### Dataset content
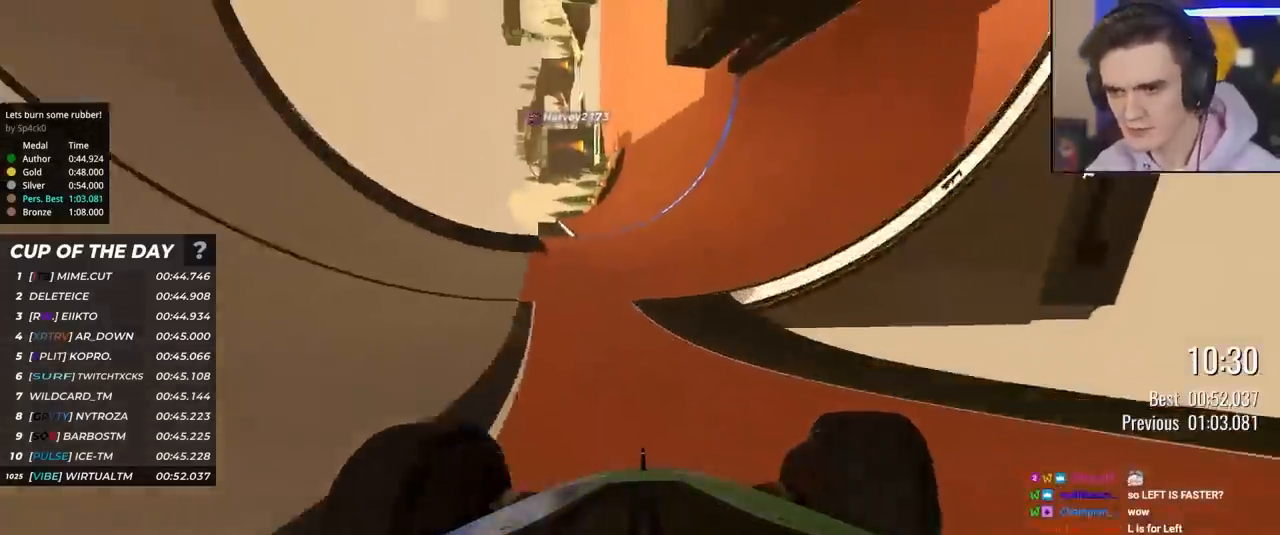
{"keys": ["right", "up"], "events": [[383, "right", "down"]]}
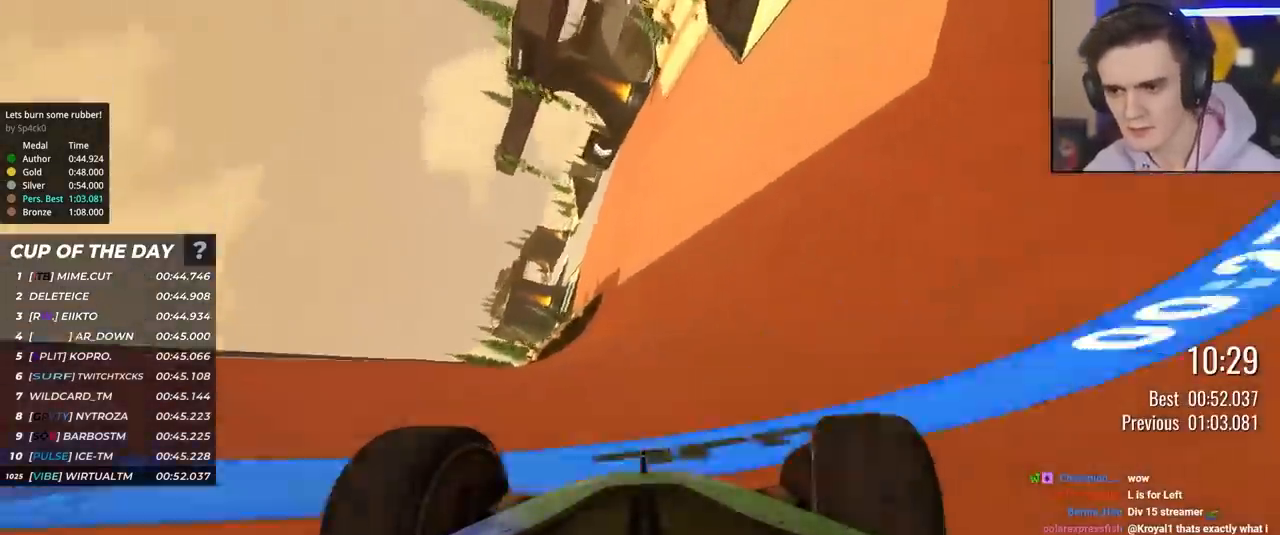
{"keys": ["right", "up"], "events": [[17, "right", "up"], [217, "right", "down"], [300, "right", "up"], [450, "right", "down"]]}
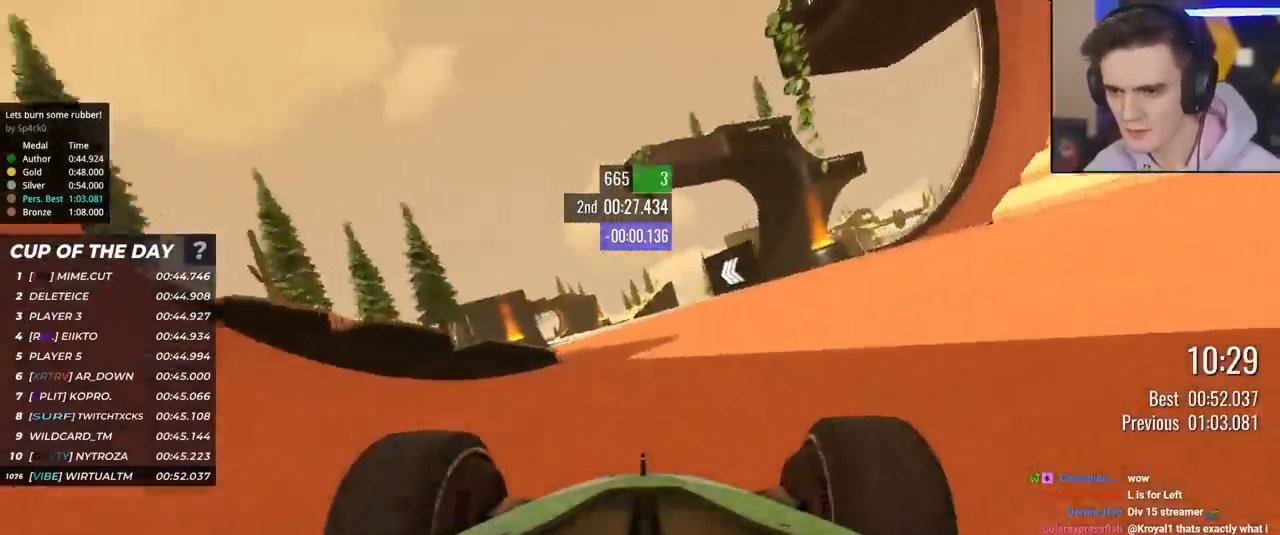
{"keys": ["up"], "events": [[33, "right", "up"], [233, "left", "down"], [367, "left", "up"]]}
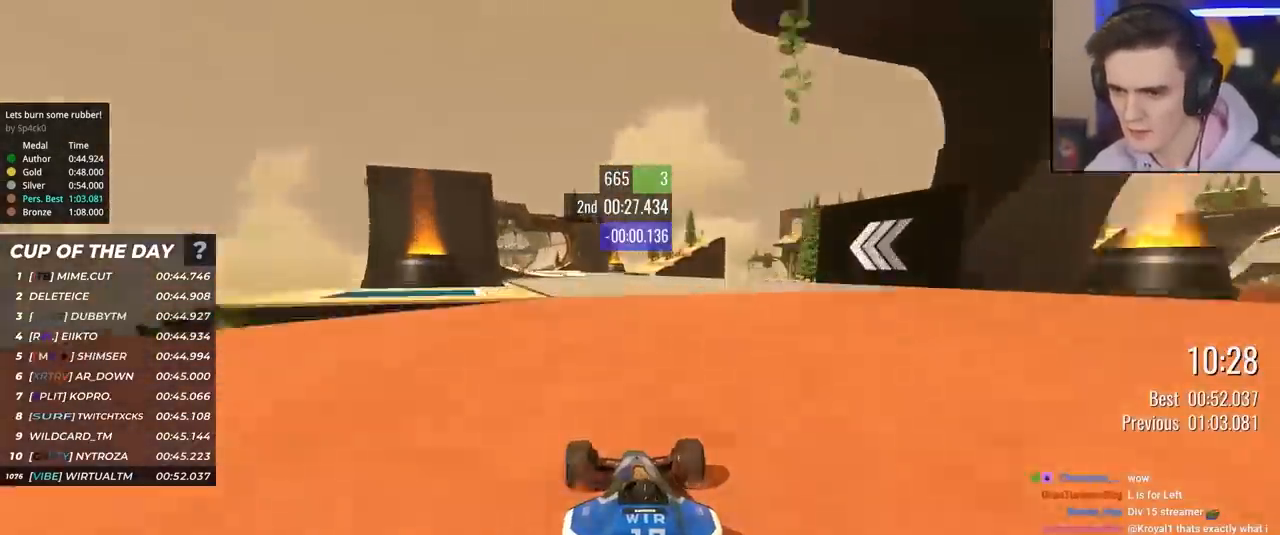
{"keys": ["left", "up"], "events": [[283, "right", "down"], [333, "right", "up"], [433, "left", "down"]]}
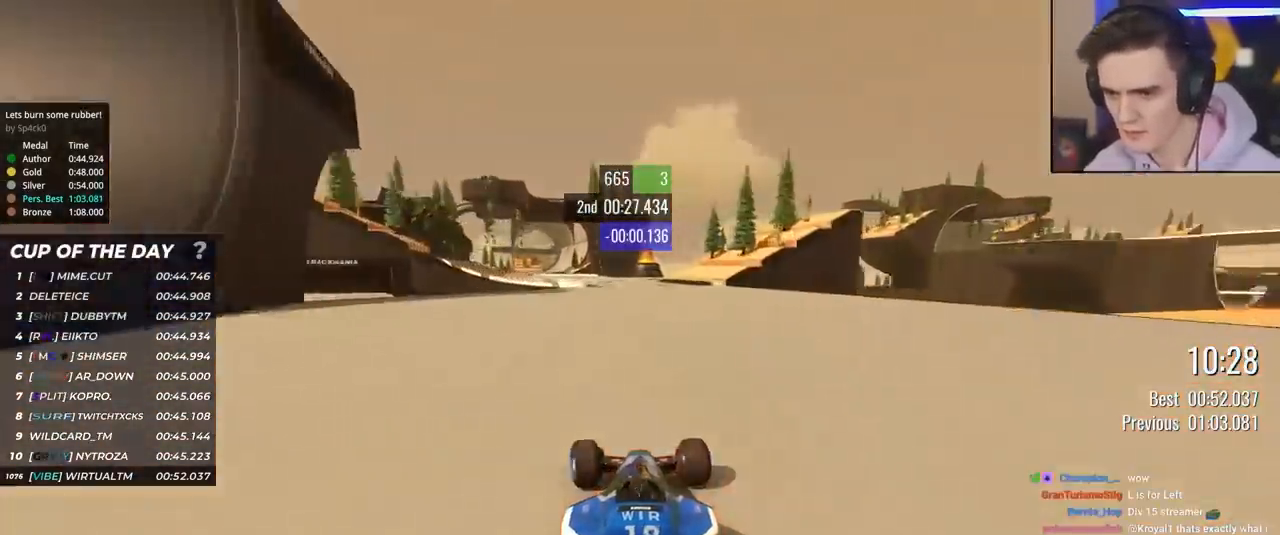
{"keys": ["left", "up"], "events": [[167, "left", "up"], [300, "left", "down"]]}
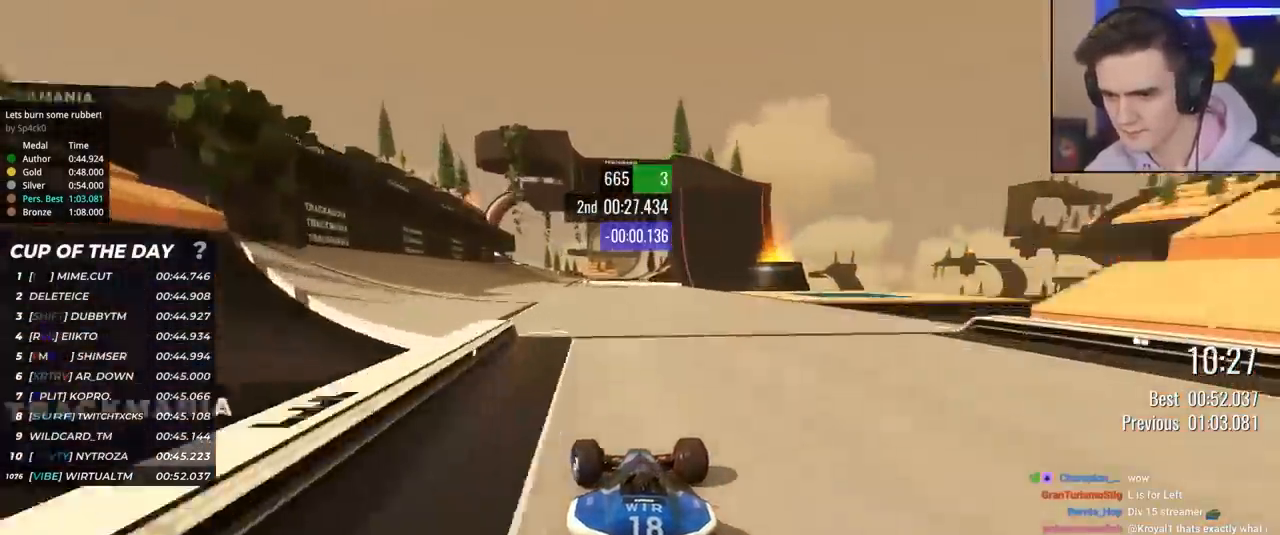
{"keys": ["right", "up"], "events": [[367, "left", "up"], [417, "right", "down"]]}
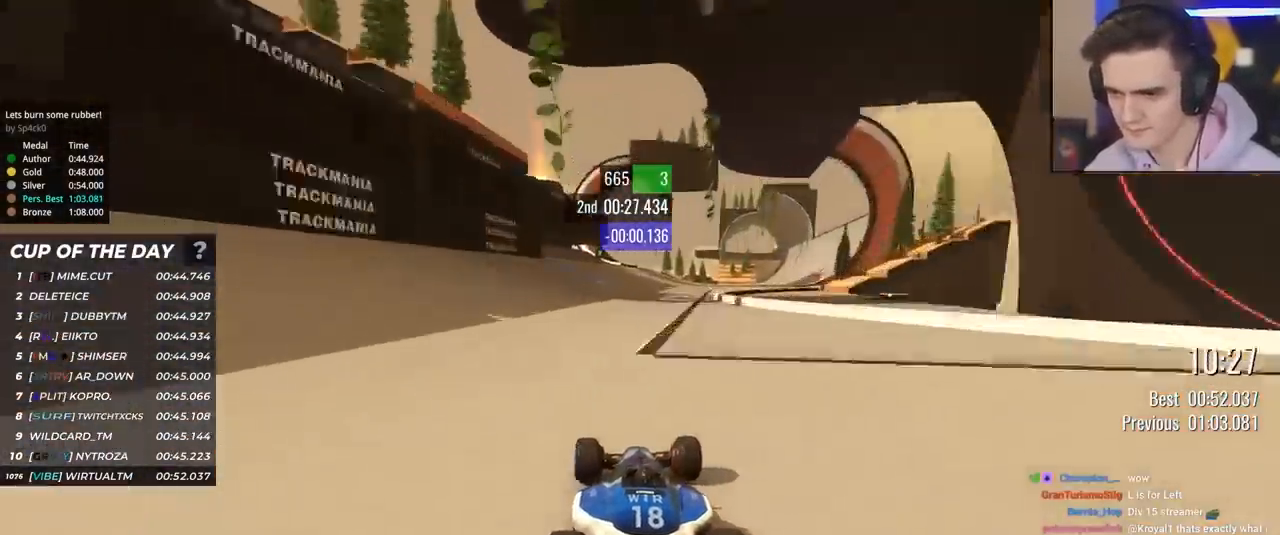
{"keys": ["right", "up"], "events": [[383, "right", "up"], [483, "right", "down"]]}
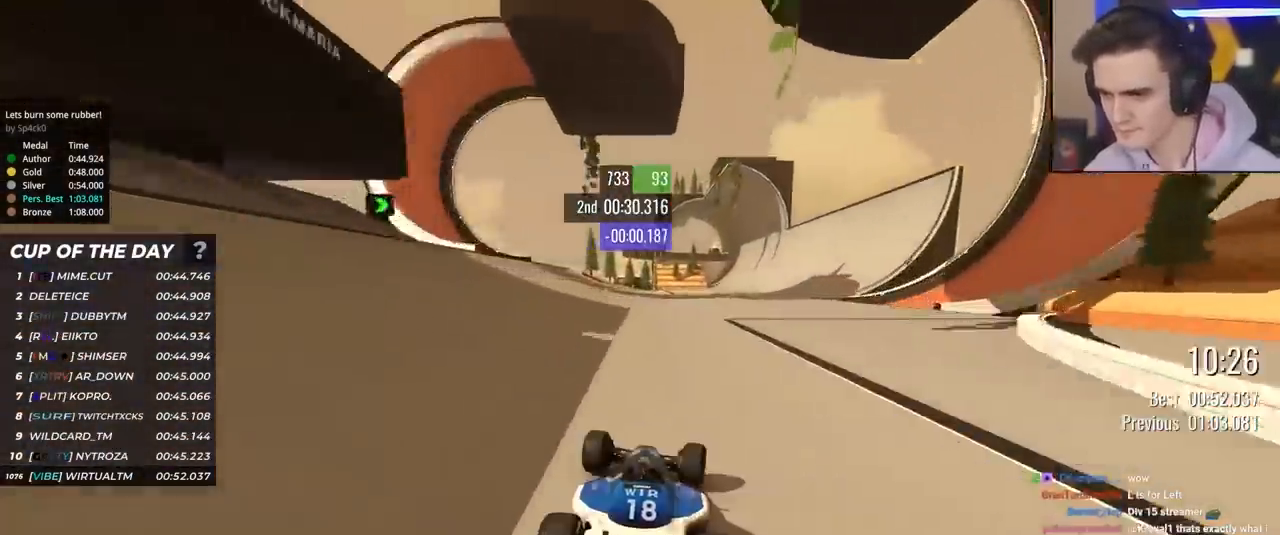
{"keys": ["right", "up"], "events": [[117, "right", "up"], [300, "right", "down"], [350, "right", "up"], [450, "right", "down"]]}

### Your objective
Which lines in the data above hold the string "left"? Show each one.

### Task output
{"keys": ["up"], "events": [[33, "right", "up"], [233, "left", "down"], [367, "left", "up"]]}
{"keys": ["left", "up"], "events": [[283, "right", "down"], [333, "right", "up"], [433, "left", "down"]]}
{"keys": ["left", "up"], "events": [[167, "left", "up"], [300, "left", "down"]]}
{"keys": ["right", "up"], "events": [[367, "left", "up"], [417, "right", "down"]]}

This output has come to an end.